Когда вновь зазвонил телефон, я сам снял трубку – не хотел, чтобы Равельштейна тревожили. На проводе была менеджер из «БМВ», и он решил с ней поговорить.
– Давайте еще раз пройдемся по списку. Точно будет механика? Коробка-автомат нам не пойдет…
За все про все Равельштейн собирался отдать восемьдесят тысяч долларов.
– Подушка безопасности предусмотрена и для водителя, и для пассажира?..
– …Уточним цвет салона и кожаной обивки… В CD-чейнджер должно помещаться минимум шесть дисков. Восемь! Десять!..
– …Надеюсь, машина открывается и закрывается с брелка? Не хватало только возиться с ключами. Нет, я не могу выдать вам удостоверенный чек, я лежу в больнице. Плевать я хотел на политику компании. Доставить автомобиль надо не позже четверга. Никки – мистер Тэй Лин – прилетает из Женевы в среду вечером. Поэтому всю бумажную волокиту следует закончить как можно скорей. Нет, я же сказал: лежу в больнице. Э-э… я вас могу заверить только в одном: это не больница для душевнобольных. У вас есть номер моего счета в «Меррил Линч». Что? А вы быстро проверили мою кредитоспособность, мисс Сорабх – или «х» на конце не читается?..
Подобным образом он ежедневно консультировался с дюжиной специалистов.
– Никки такой педант. Впрочем, он заслуживает всего самого лучшего. Я хочу, чтобы он был доволен на сто процентов – кузовом, мотором, электроникой. Чтобы стабилизаторы откалиброваны и все такое. Раньше был «Гармоничный кузнец», теперь молодежи подавай гармоничную технику. В этой новой машине оперу слушать никто не будет. Только китайский джаз и все в этом духе.

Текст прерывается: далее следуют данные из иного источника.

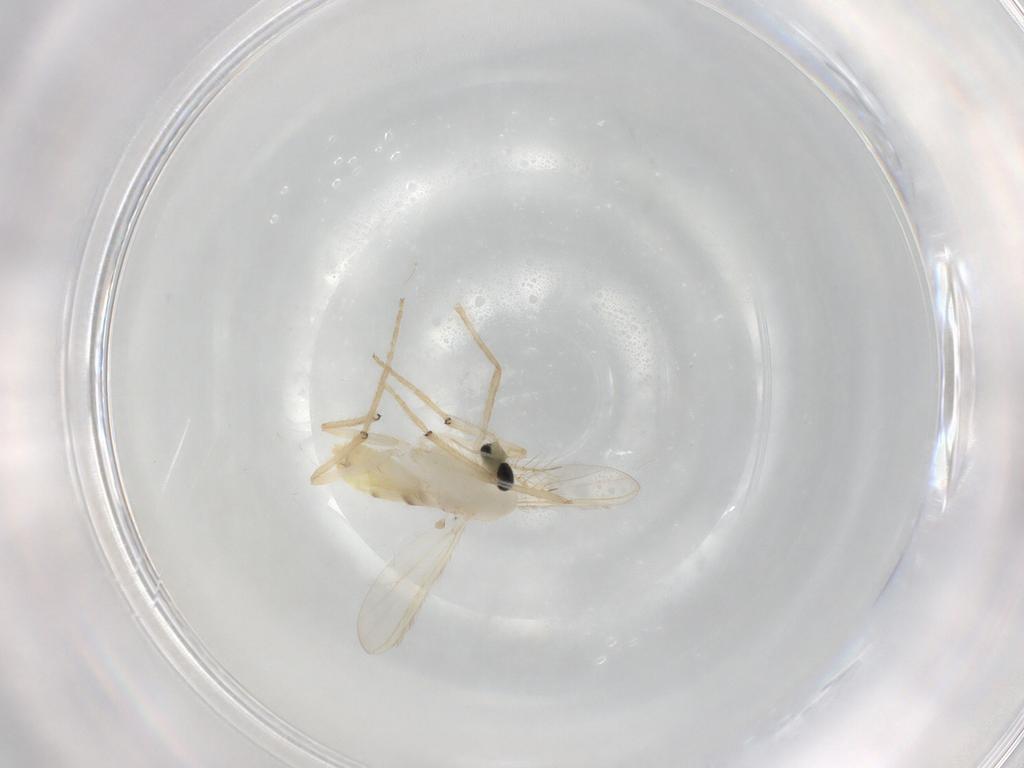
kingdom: Animalia
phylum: Arthropoda
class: Insecta
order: Diptera
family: Chironomidae
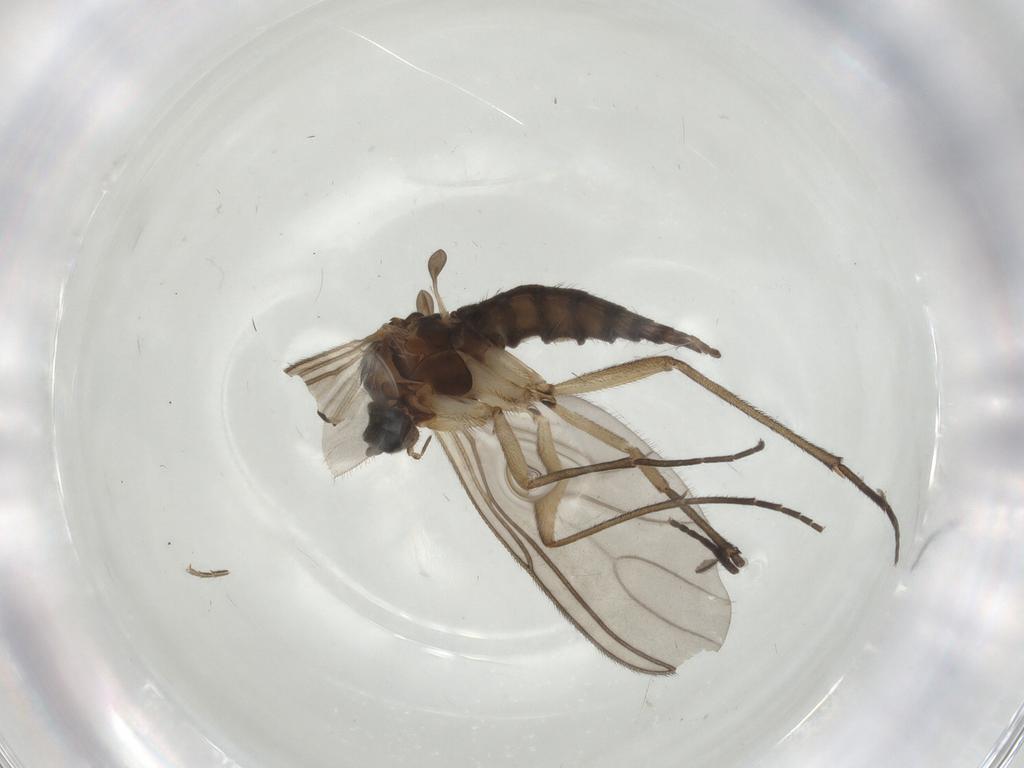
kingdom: Animalia
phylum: Arthropoda
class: Insecta
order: Diptera
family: Sciaridae
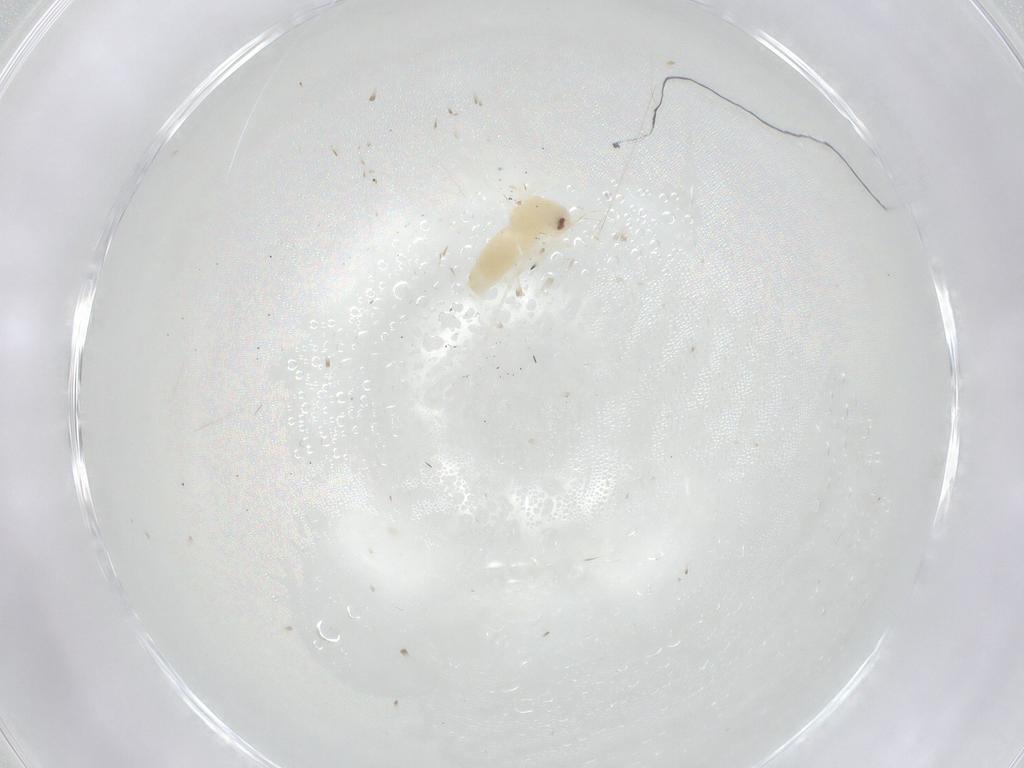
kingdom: Animalia
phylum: Arthropoda
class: Insecta
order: Hemiptera
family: Aleyrodidae
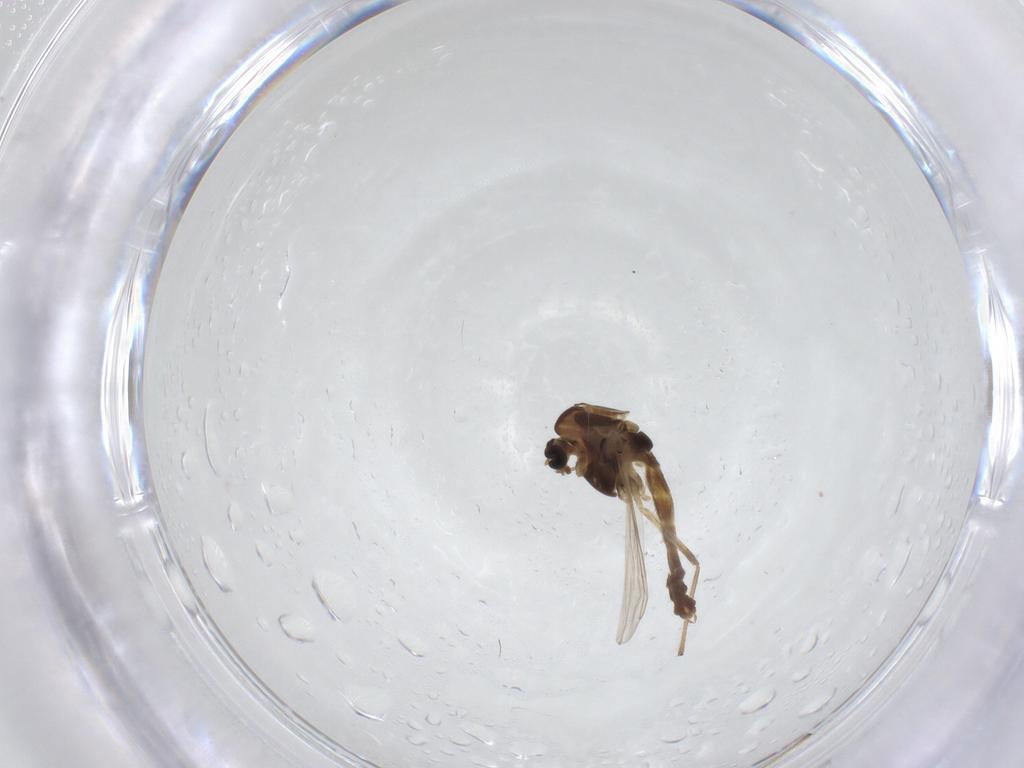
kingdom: Animalia
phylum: Arthropoda
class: Insecta
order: Diptera
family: Chironomidae
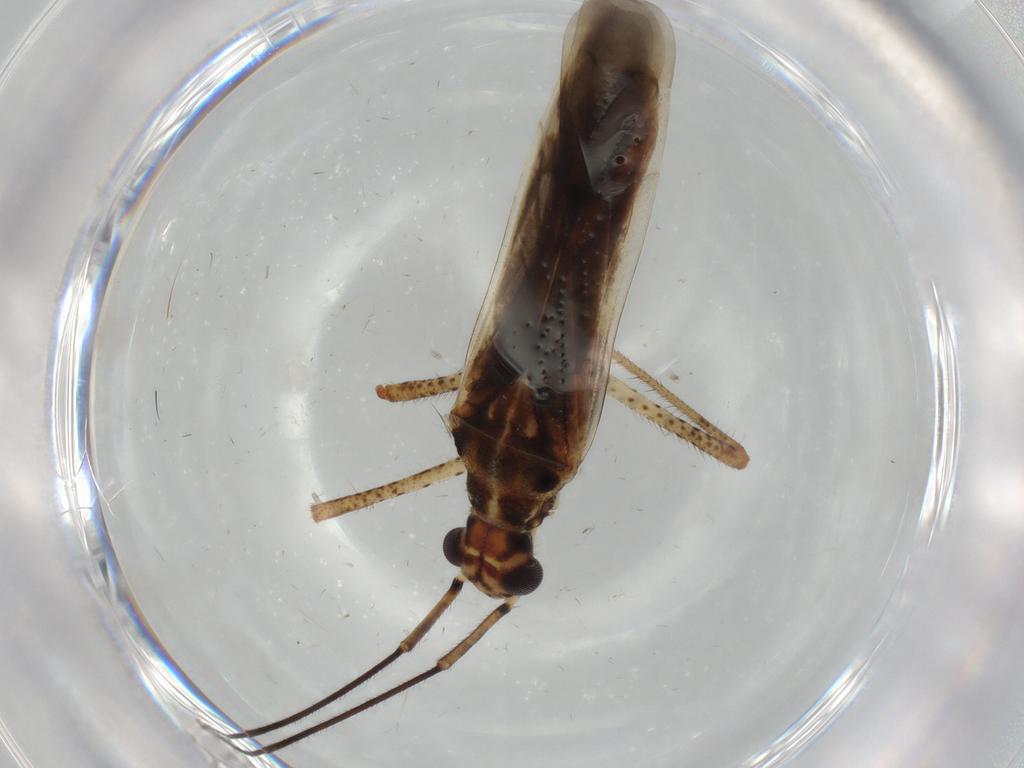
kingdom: Animalia
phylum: Arthropoda
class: Insecta
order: Hemiptera
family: Miridae
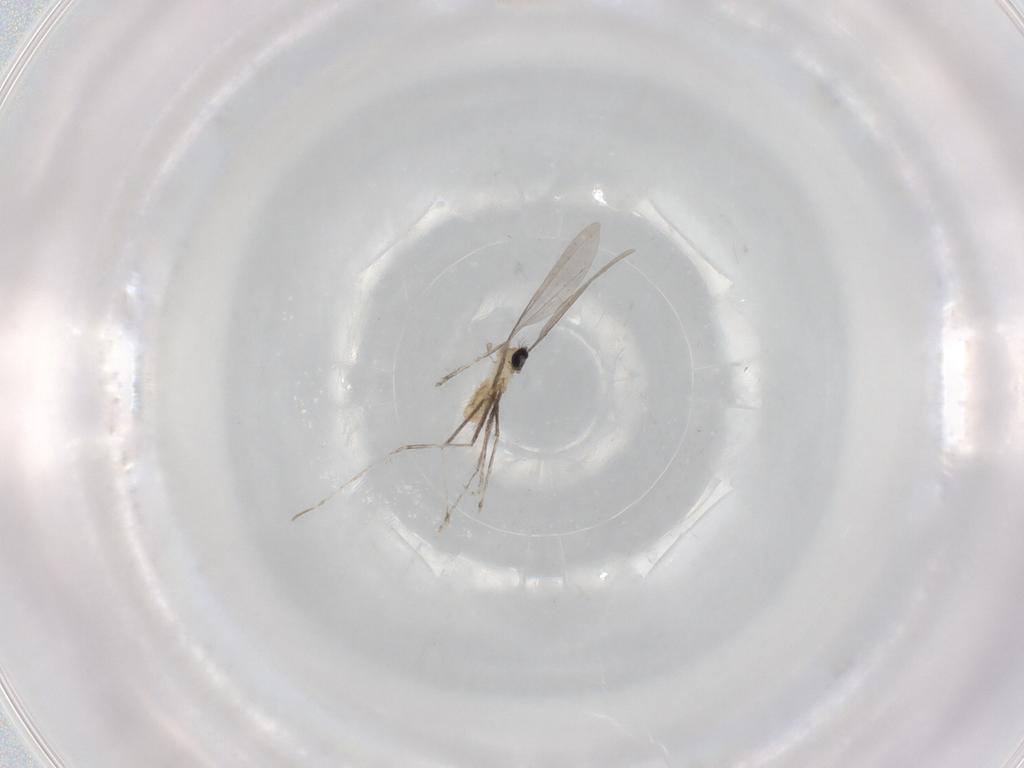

Никки действительно был очень требователен, это чувствовалось даже по манере его общения с людьми. Наверняка требовательность распространялась и на вещи.
– Я не хочу, чтобы он подумал, будто «БМВ» воспользовались моей болезнью и ободрали меня, как липку. Угадать бы его реакцию! Он невероятно привередлив – конечно, на свой тихий манер, – сказал Равельштейн. – Это естественно. Недавно он сказал, что ждет от меня знака внимания – эдакого щедрого жеста. Все-таки состояние не только мое – оно наше.
Я не стал выпытывать у Эйба подробности. Поскольку мы с ним были близкие друзья, я имел право на собственное понимание роли и места Никки в его жизни. Я надеялся, что моей наблюдательности пока хватало, чтобы понимать верно. Однако Равельштейн нередко заставлял меня усомниться в своих способностях.
Я сказал:
– Тебе столько бумаг высылают – месяц уйдет на одно лишь чтение.
– Да ладно, это не Ветхий Завет перечитать, – с улыбкой ответил Равельштейн.
– Вы с Никки в надежных руках, немцам можно доверять. Интересно, во время войны на заводах «БМВ» тоже использовали подневольный труд?
Поскольку на руках Эйба практически не осталось мышц, его кисти выглядели неестественно большими, когда он стал прикуривать очередную сигарету. Вдруг он поспешно бросил ее в пепельницу: в палату кто-то вошел.
Это был доктор Шлей, кардиолог Равельштейна. И мой тоже. Невысокий и худощавый, доктор Шлей при этом не производил впечатления хиляги. Он был очень суров и пользовался авторитетом в больнице, как-никак, главный кардиолог. Говорил он мало – в этом просто не было необходимости.
– Вы хоть понимаете, мистер Равельштейн, что недавно лежали в реанимации? Всего несколько часов назад вы не могли даже дышать – и вот уже травите ослабленные легкие табачным дымом. Это в высшей степени несерьезно, – сказал Шлей, холодно косясь на меня: я не должен был разрешать Эйбу курить.